Neurological symptoms in older patients
As patients get older we see a lot of other neurological symptoms. Patients may get stroke like episodes and seizures. These episodes are stroke like rather than true strokes because, whereas true strokes are due to a blockage of a single blood vessel, these episodes cross the boundaries of several different blood vessels. Whilst a range of different genetic defects may cause these stroke-like episodes, the majority of patients have a specific mitochondrial DNA mutation (m.3243A>G). The m.3243A>G mutation is the most common pathogenic mitochondrial DNA mutation, but less than 10% of patients carrying this mutation develop the stroke like episodes and one challenge that we face is how to identify those patient most at risk.
Another mitochondrial DNA mutation (m.8344A>G) rarely causes stroke like episodes, but frequently causes a specific form of seizure called myoclonic epilepsy [small involuntary jerks rather than the large movements seen with most motor seizures]. This mutation also causes ataxia [marked disturbance of balance] and muscle weakness. Other neurological features include cognitive impairment, which can be progressive and severe in some patients, deafness so severe that people require cochlear implants, severe blindness due to involvement of the optic nerve, peripheral neuropathy, and severe muscle weakness.
Understanding some of the mechanisms involved in the development of symptoms is one way to improve treatment. But research in this area presents several challenges, including the fact that there are no good animal models of mitochondrial DNA disease.
One aspect of our own work is exploring the changes seen in the post-mortem brains and spinal cords of patients who have died with mitochondrial disease. These studies are very important because they are the only way we have of looking carefully at the changes that have occurred in the presence of the genetic defect in mitochondrial function. We do an extensive number of studies on post-mortem tissue and these are only possible because patients and their families have donated tissue for research.
These studies show extensive changes to the brains of patients with mitochondrial disease – both neurodegeneration and evidence of severe oxidative phosphorylation defects, which we believe is a forerunner to cell loss. Interestingly, specific areas of the brain seem to be more affected than others. One of the intriguing challenges of our work is to discover why this occurs. It may be, for example, that some neurons have a particularly high need for energy and are therefore more sensitive to the impairment of mitochondrial function.

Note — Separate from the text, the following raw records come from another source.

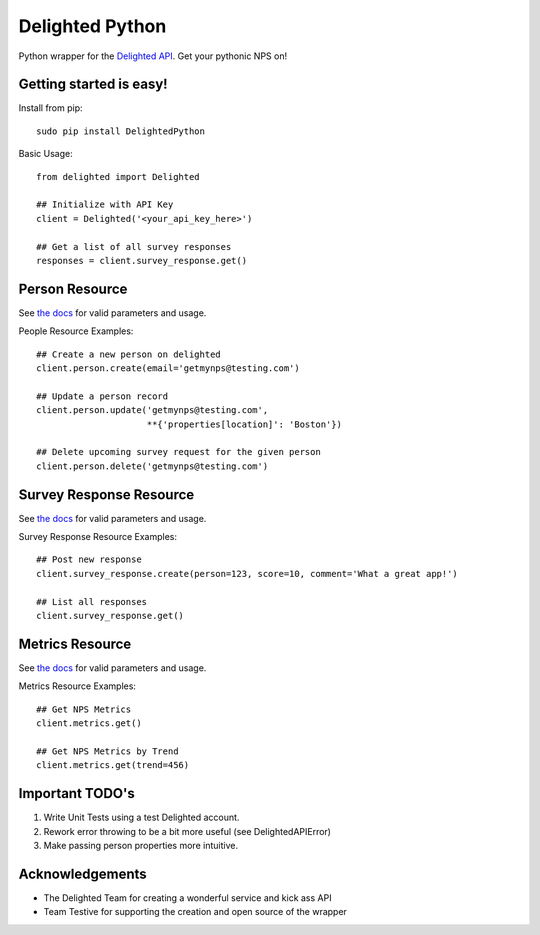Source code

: ================
Delighted Python
================

Python wrapper for the `Delighted API <https://delightedapp.com/docs/api>`_. Get
your pythonic NPS on!

Getting started is easy!
-----------------------

Install from pip::

    sudo pip install DelightedPython

Basic Usage::

    from delighted import Delighted

    ## Initialize with API Key
    client = Delighted('<your_api_key_here>')

    ## Get a list of all survey responses
    responses = client.survey_response.get()

Person Resource
---------------

See `the docs <https://delightedapp.com/docs/api>`_ for valid parameters and usage.

People Resource Examples::

    ## Create a new person on delighted
    client.person.create(email='getmynps@testing.com')

    ## Update a person record
    client.person.update('getmynps@testing.com',
                         **{'properties[location]': 'Boston'})

    ## Delete upcoming survey request for the given person
    client.person.delete('getmynps@testing.com')

Survey Response Resource
------------------------

See `the docs <https://delightedapp.com/docs/api>`_ for valid parameters and usage.

Survey Response Resource Examples::

    ## Post new response
    client.survey_response.create(person=123, score=10, comment='What a great app!')

    ## List all responses
    client.survey_response.get()


Metrics Resource
----------------

See `the docs <https://delightedapp.com/docs/api>`_ for valid parameters and usage.

Metrics Resource Examples::

    ## Get NPS Metrics
    client.metrics.get()

    ## Get NPS Metrics by Trend
    client.metrics.get(trend=456)


Important TODO's
----------------

1. Write Unit Tests using a test Delighted account.
2. Rework error throwing to be a bit more useful (see DelightedAPIError)
3. Make passing person properties more intuitive.


Acknowledgements
----------------

- The Delighted Team for creating a wonderful service and kick ass API
- Team Testive for supporting the creation and open source of the wrapper
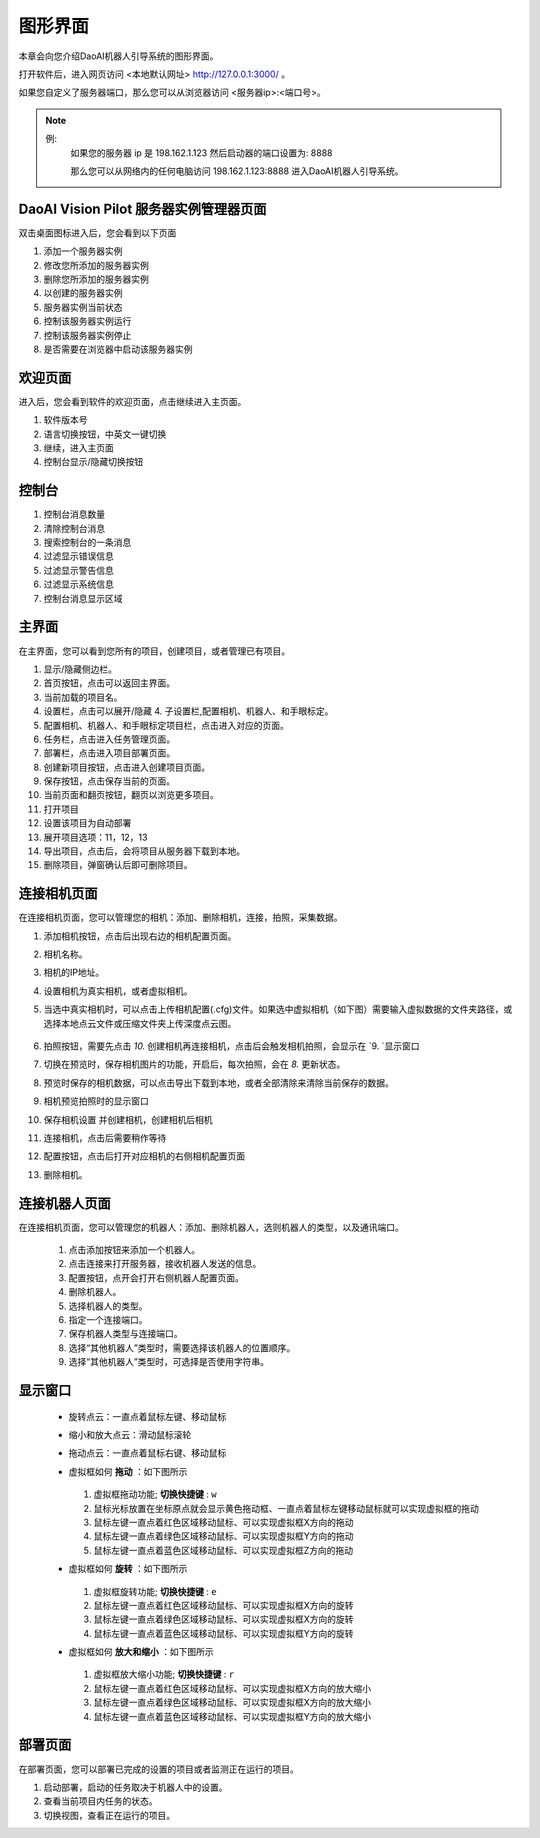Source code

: 图形界面
=========

本章会向您介绍DaoAI机器人引导系统的图形界面。


打开软件后，进入网页访问 <本地默认网址> `http://127.0.0.1:3000/ <http://127.0.0.1:3000/>`_ 。

如果您自定义了服务器端口，那么您可以从浏览器访问 <服务器ip>:<端口号>。

.. note::
    例: 
        如果您的服务器 ip 是 198.162.1.123
        然后启动器的端口设置为: 8888

        那么您可以从网络内的任何电脑访问 198.162.1.123:8888 进入DaoAI机器人引导系统。

DaoAI Vision Pilot 服务器实例管理器页面
--------------------------------------------

双击桌面图标进入后，您会看到以下页面

.. image:: images/WeRobotics_System.png
    :scale: 80%

1. 添加一个服务器实例
2. 修改您所添加的服务器实例
3. 删除您所添加的服务器实例
4. 以创建的服务器实例
5. 服务器实例当前状态
6. 控制该服务器实例运行
7. 控制该服务器实例停止
8. 是否需要在浏览器中启动该服务器实例

欢迎页面
------------

进入后，您会看到软件的欢迎页面，点击继续进入主页面。

.. image:: images/welcome_page.png
    :scale: 80%

1. 软件版本号
2. 语言切换按钮，中英文一键切换
3. 继续，进入主页面
4. 控制台显示/隐藏切换按钮

控制台
---------

.. image:: images/console.png
    :scale: 80%

1. 控制台消息数量
2. 清除控制台消息
3. 搜索控制台的一条消息
4. 过滤显示错误信息
5. 过滤显示警告信息
6. 过滤显示系统信息
7. 控制台消息显示区域

主界面
------------

在主界面，您可以看到您所有的项目，创建项目，或者管理已有项目。

.. image:: images/main_page.png
    :scale: 80%

1. 显示/隐藏侧边栏。
2. 首页按钮，点击可以返回主界面。
3. 当前加载的项目名。
4. 设置栏，点击可以展开/隐藏 4. 子设置栏,配置相机、机器人、和手眼标定。
5. 配置相机、机器人、和手眼标定项目栏，点击进入对应的页面。
6. 任务栏，点击进入任务管理页面。
7. 部署栏，点击进入项目部署页面。
8. 创建新项目按钮，点击进入创建项目页面。
9. 保存按钮，点击保存当前的页面。
10. 当前页面和翻页按钮，翻页以浏览更多项目。
11. 打开项目
12. 设置该项目为自动部署
13. 展开项目选项：11，12，13
14. 导出项目，点击后，会将项目从服务器下载到本地。
15. 删除项目，弹窗确认后即可删除项目。

连接相机页面
-------------

在连接相机页面，您可以管理您的相机：添加、删除相机，连接，拍照，采集数据。

.. image:: images/connect_camera_page.png
    :scale: 80%

1. 添加相机按钮，点击后出现右边的相机配置页面。
2. 相机名称。
3. 相机的IP地址。
4. 设置相机为真实相机，或者虚拟相机。
5. 当选中真实相机时，可以点击上传相机配置(.cfg)文件。如果选中虚拟相机（如下图）需要输入虚拟数据的文件夹路径，或选择本地点云文件或压缩文件夹上传深度点云图。
    
    .. image:: images/virtual_cam_file.png
        :scale: 80%

6. 拍照按钮，需要先点击 `10.` 创建相机再连接相机，点击后会触发相机拍照，会显示在 `9. `显示窗口
7. 切换在预览时，保存相机图片的功能，开启后，每次拍照，会在 `8.` 更新状态。
8. 预览时保存的相机数据，可以点击导出下载到本地，或者全部清除来清除当前保存的数据。
9. 相机预览拍照时的显示窗口
10. 保存相机设置 并创建相机，创建相机后相机
11. 连接相机，点击后需要稍作等待
12. 配置按钮，点击后打开对应相机的右侧相机配置页面
13. 删除相机。

连接机器人页面
---------------

在连接相机页面，您可以管理您的机器人：添加、删除机器人，选则机器人的类型，以及通讯端口。

    .. image:: images/connect_robot_page.png
        :scale: 80%

    1. 点击添加按钮来添加一个机器人。
    2. 点击连接来打开服务器，接收机器人发送的信息。
    3. 配置按钮，点开会打开右侧机器人配置页面。
    4. 删除机器人。
    5. 选择机器人的类型。
    6. 指定一个连接端口。
    7. 保存机器人类型与连接端口。
    8. 选择“其他机器人”类型时，需要选择该机器人的位置顺序。
    9. 选择“其他机器人”类型时，可选择是否使用字符串。



显示窗口
---------------
 - 旋转点云：一直点着鼠标左键、移动鼠标
 - 缩小和放大点云：滑动鼠标滚轮
 - 拖动点云：一直点着鼠标右键、移动鼠标
 - 虚拟框如何 **拖动** ：如下图所示

    .. image:: images/如何拖动虚拟框.png
        :scale: 80%

   1. 虚拟框拖动功能; **切换快捷键** : ``w``
   2. 鼠标光标放置在坐标原点就会显示黄色拖动框、一直点着鼠标左键移动鼠标就可以实现虚拟框的拖动
   3. 鼠标左键一直点着红色区域移动鼠标、可以实现虚拟框X方向的拖动
   4. 鼠标左键一直点着绿色区域移动鼠标、可以实现虚拟框Y方向的拖动
   5. 鼠标左键一直点着蓝色区域移动鼠标、可以实现虚拟框Z方向的拖动



 - 虚拟框如何 **旋转** ：如下图所示

    .. image:: images/旋转虚拟框.png
        :scale: 80%

   1. 虚拟框旋转功能; **切换快捷键** : ``e``
   2. 鼠标左键一直点着红色区域移动鼠标、可以实现虚拟框X方向的旋转
   3. 鼠标左键一直点着绿色区域移动鼠标、可以实现虚拟框X方向的旋转
   4. 鼠标左键一直点着蓝色区域移动鼠标、可以实现虚拟框Y方向的旋转



 - 虚拟框如何 **放大和缩小** ：如下图所示

    .. image:: images/放大缩小虚拟框.png
        :scale: 80%

   1. 虚拟框放大缩小功能; **切换快捷键** : ``r``
   2. 鼠标左键一直点着红色区域移动鼠标、可以实现虚拟框X方向的放大缩小
   3. 鼠标左键一直点着绿色区域移动鼠标、可以实现虚拟框X方向的放大缩小
   4. 鼠标左键一直点着蓝色区域移动鼠标、可以实现虚拟框Y方向的放大缩小




部署页面
---------------

在部署页面，您可以部署已完成的设置的项目或者监测正在运行的项目。

.. image:: images/deploy_page.png
    :scale: 80%

1. 启动部署，启动的任务取决于机器人中的设置。
2. 查看当前项目内任务的状态。
3. 切换视图，查看正在运行的项目。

Other studies include both work on animal models and cells in cultures to try and understand whether the predominant defect is found in the neurons themselves or the glia [the supporting cells for the neurons], as this could lead to different treatments. For example it may be possible to target specific drugs to glia which would not enter the neuron. Another possibility is that one of the major defects occurs in the connections between different brain regions, as these are highly dependent on energy. This could explain some of the problems patients have with their memories and other thought processes.
The challenges of understanding the neurological defect in patients with mitochondrial disease are considerable, and frustrating at times. However in the Wellcome Trust Centre we see just how important these problems are for our patients and this reminds us of the importance of this work.